The company also publishes an annual Data Book reference guide for real estate professionals, which includes current and historical looks at the city's real estate market, divided into coverage of residential and commercial real estate, plus a section on development projects.

In early 2017, the company launched TRData, a research section that offers comprehensive biographical information on real estate professionals and companies in New York City, as well as information on properties, including new developments. The site also includes a database of completed real estate deals in the city, market reports and industry rankings. TRData also sells custom research reports.

In mid-2017, TheRealDeal.com was named the website with the wealthiest audience by Quantcast, beating out sites including CNBC, Crunchbase, Nasdaq, MarketWatch, and hundreds of others. Quantcast looked at the top 500 websites in the U.S. that use Quantcast Measure, based on monthly pageviews. TRD also made the top 25 on Quantcast's list of websites with the most educated audience. Just under 80 percent of TheRealDeal.com's readers have at least an undergraduate degree.

Since 2011, The Real Deal has won dozens of awards from the National Association of Real Estate Editors, the Society of Professional Journalists, the Newswomen's Club of New York and other journalism organizations. These awards range from everything to best residential/commercial magazine to best investigative work to best breaking news stories.

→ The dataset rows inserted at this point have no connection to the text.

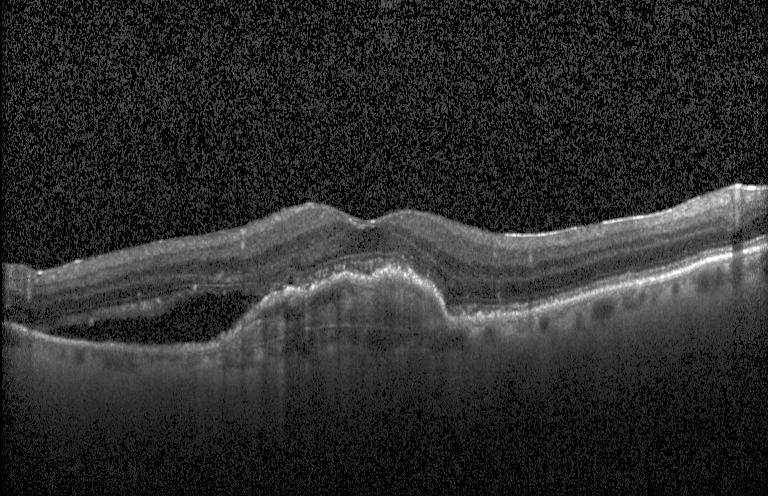 Diagnosis: a choroidal neovascular membrane.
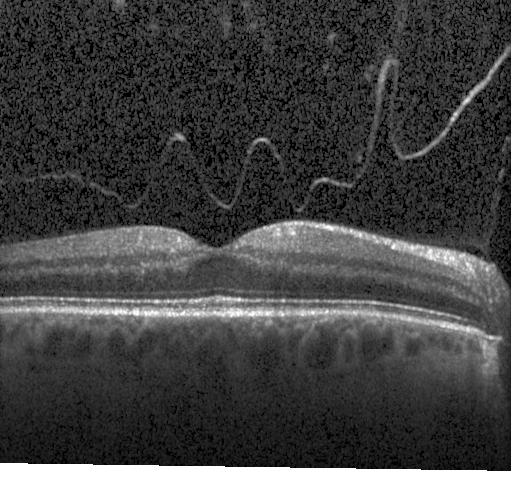 Through the macula. Spectral-domain optical coherence tomography. Heidelberg Spectralis. Optical coherence tomography scan.
This B-scan demonstrates no CNV, no DME, and no drusen.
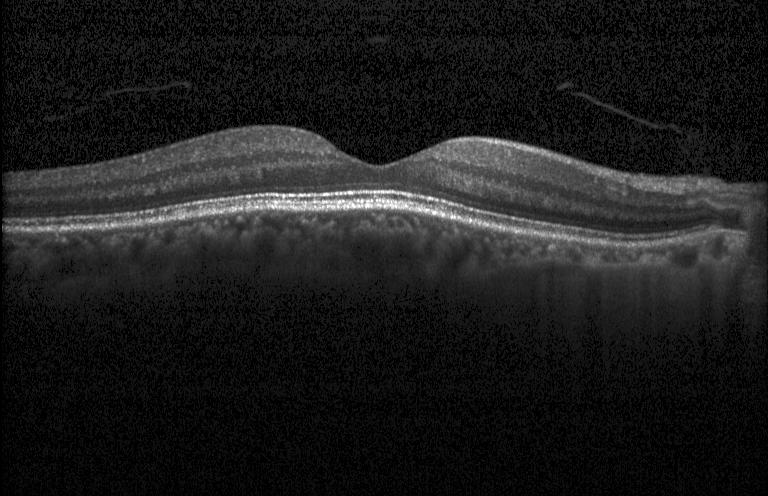 Macular OCT: no evidence of CNV, DME, or drusen.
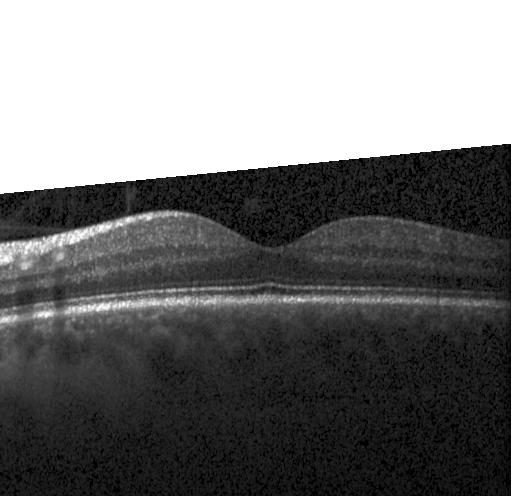 Diagnosis: no CNV, DME, or drusen.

The Real Deal was recognized with 2 NAREE awards in 2011 and 5 NAREE awards in 2012; in 2013, it was recognized with SABEW's General Excellence award, as well as four NAREE awards in the same year; in 2014, it was awarded three NAREE awards. Throughout 2015, The Real Deal received a Newswomen's Club Front Page Award, a gold-prize NAREE award and a SABEW runner-up prize. In 2016, The Real Deal nabbed 12 NAREE awards, a Deadline Club award and a financial journalism award from the NY State Society of CPAs. Most recently, in 2017, TRD was awarded a combined 14 awards from NAREE and SABEW, including one for an investigative collaboration with ProPublica.